Harding da una fuerte chupada al cigarrillo y mientras habla va expulsando el humo.

– Al doctor Spivey… le ocurre lo mismo que a todos nosotros, McMurphy, es del todo consciente de que no está a la altura. Está asustado, desesperado, paralizado como un conejito, es por completo incapaz de dirigir esta galería sin la ayuda de la señorita Ratched, y lo sabe. Y, lo que es peor, ella sabe que él lo sabe y se lo recuerda cada vez que se presenta la ocasión. Cada vez que descubre que ha cometido un pequeño error en los papeles o en la clasificación, por ejemplo, se lo pasa por la cara, como puede imaginar.

– Así es -dice Cheswick, que se ha situado junto a McMurphy-, nos pasa nuestros errores por la cara.

– ¿Por qué no la echan?

– En este hospital -dice Harding-, el médico no está capacitado para contratar o despedir. De eso se encarga el supervisor, y el supervisor es una mujer, una vieja amiga de la señorita Ratched; sirvieron juntas como enfermeras militares en los años treinta. Aquí sufrimos un matriarcado, amigo, y el doctor está tan indefenso como nosotros mismos. Sabe que la Ratched no tiene más que coger ese teléfono que puede ver ahí, junto a su codo, y llamar a la supervisora y comentarle, bueno, que, por ejemplo, el doctor está pidiendo al parecer mucho Demerol.

– Alto, Harding, no estoy al corriente de toda esa jerga.

– El Demerol es un opiáceo sintético, amigo, dos veces más adictivo que la heroína. Es muy frecuente que los médicos se droguen con ese producto.

– ¿Ese renacuajo? ¿Un drogadicto?

– La verdad es que no lo sé.

– Entonces de qué le sirve a ella acusarle de…

– Oh, escúcheme bien, amigo. Ella no le acusa. Basta con que insinúe, cualquier cosa, ¿no lo comprende? ¿No lo ha notado hoy? Llama a uno desde la puerta de la Casilla de las Enfermeras, se lo queda mirando y le comenta que ha encontrado un Kleenex debajo de su cama. Sólo lo comenta. Y, cualquiera que sea la explicación que dé, uno tiene la sensación de que está mintiendo. Si dice que lo ha usado para limpiar la pluma, ella dirá, «una pluma, comprendo», y si dice que está resfriado, le dirá, «un resfriado, comprendo», y agitará su impecable moñito gris y sonreirá con su impecable sonrisa y dará media vuelta y volverá a la Casilla de las Enfermeras, mientras uno se queda allí parado pensando para qué usó ese Kleenex.

Comienza a temblar de nuevo y se le doblan otra vez los hombros.

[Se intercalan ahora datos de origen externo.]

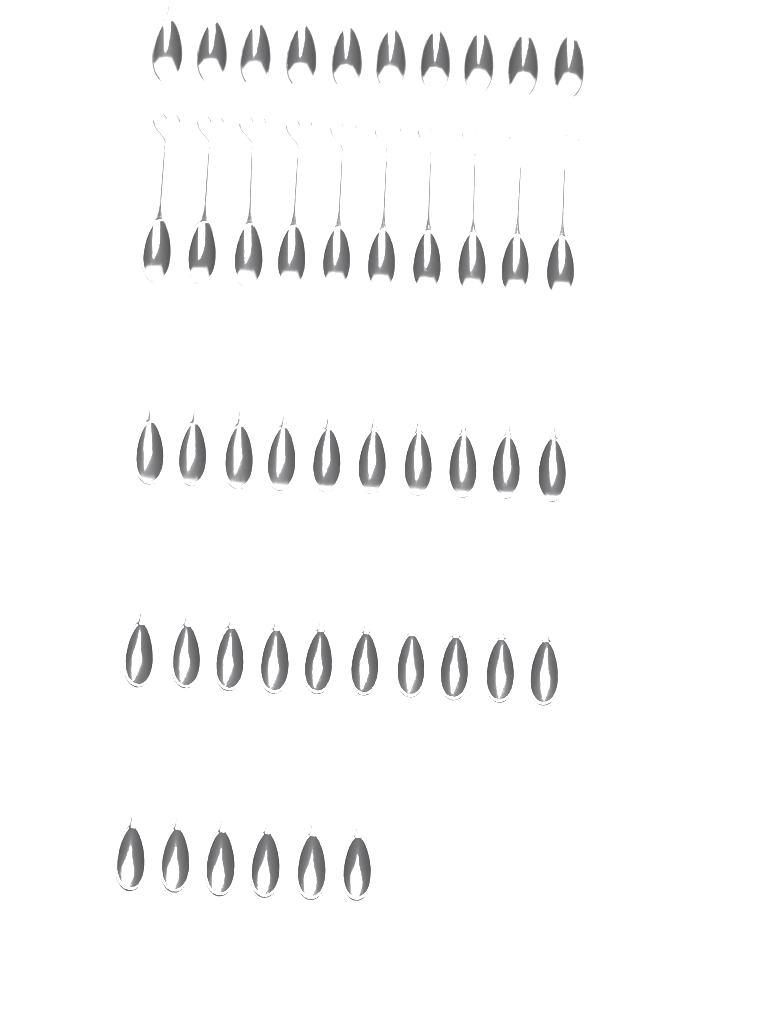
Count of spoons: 46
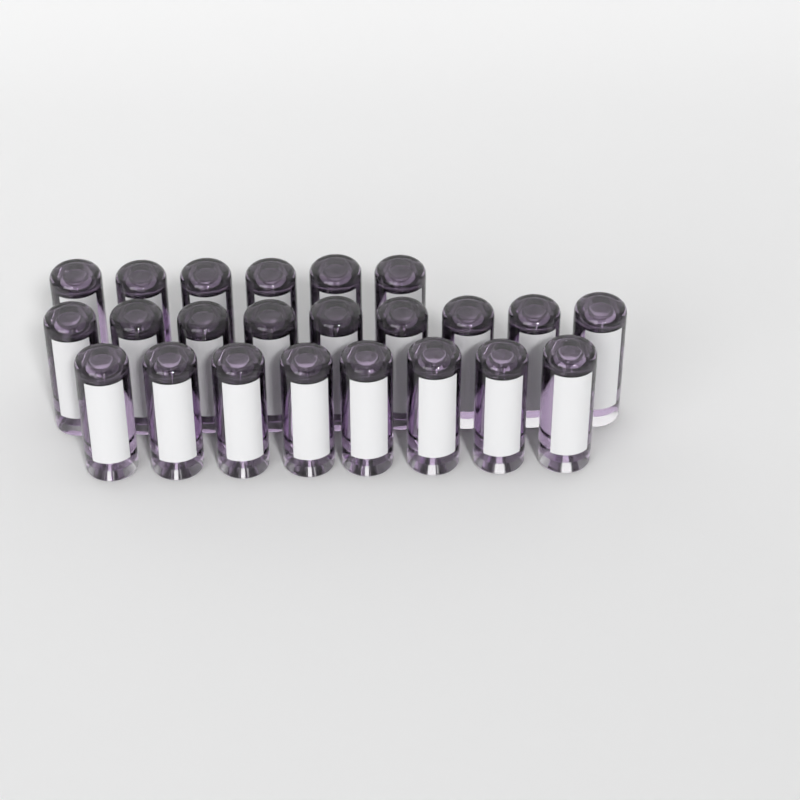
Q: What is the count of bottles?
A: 23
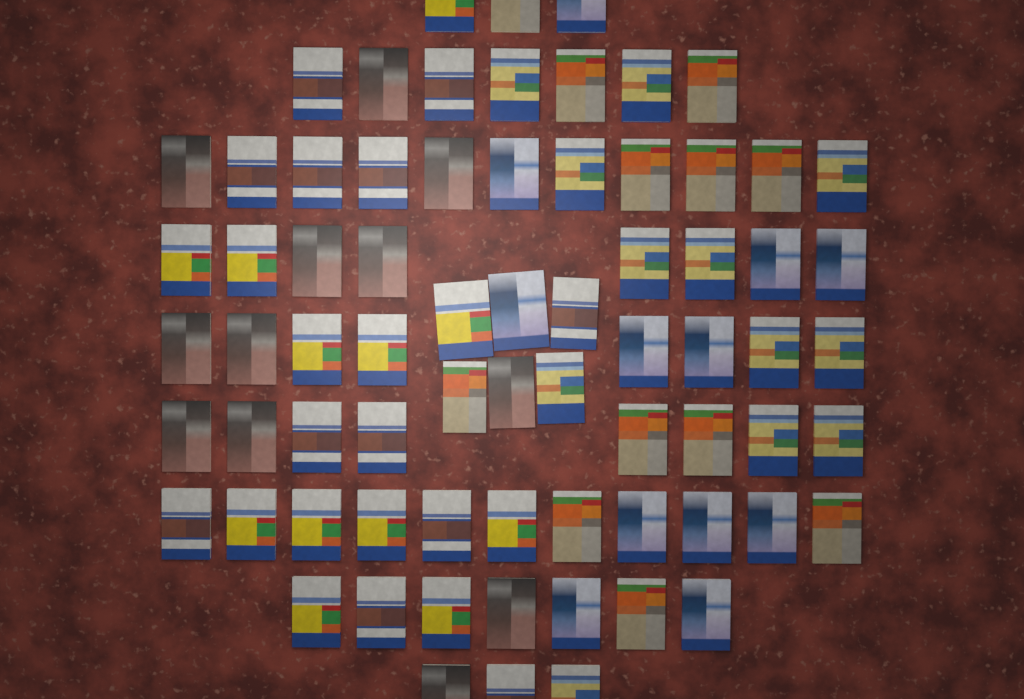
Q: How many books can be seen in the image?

– No. No tiene necesidad de acusar. Es un genio para las insinuaciones. Durante la discusión de hoy, ¿la ha oído acusarme alguna vez? Sin embargo, es como si me hubieran acusado de un montón de cosas: de celos y de paranoia, de no saber satisfacer a mi mujer, de tener relaciones con amigos del sexo masculino, de sostener el cigarrillo con afectación, incluso -ésa es la impresión que tengo- me ha acusado de no tener sino una mata de vello entre las piernas; ¡y un vello sedoso y suave y rubio, por añadidura! ¿Capadora? ¡Oh, la está infravalorando!

Harding calla de improviso y se inclina para recoger la mano de McMurphy entre las suyas. Tiene el rostro curiosamente ladeado, aguzado, moteado de gris y de rojo, como una botella de vino rota.

– ¡Este mundo… es de los fuertes, amigo! El ritual de nuestra existencia se basa en el fortalecimiento del más fuerte a base de devorar al débil. Tenemos que aceptarlo. Es muy justo que así sea. Tenemos que aprender a reconocer que ésta es la ley natural de la existencia. Los conejos aceptan su papel en el ritual y reconocen que el lobo es el fuerte. Para defenderse, el conejo se vuelve cauto y huidizo y temeroso y cava agujeros y se esconde cuando se acerca el lobo. Y resiste, sigue adelante. Sabe cuál es su lugar. Desde luego, no desafía al lobo a un combate. Porque, ¿cree que eso sería prudente? ¿Lo sería?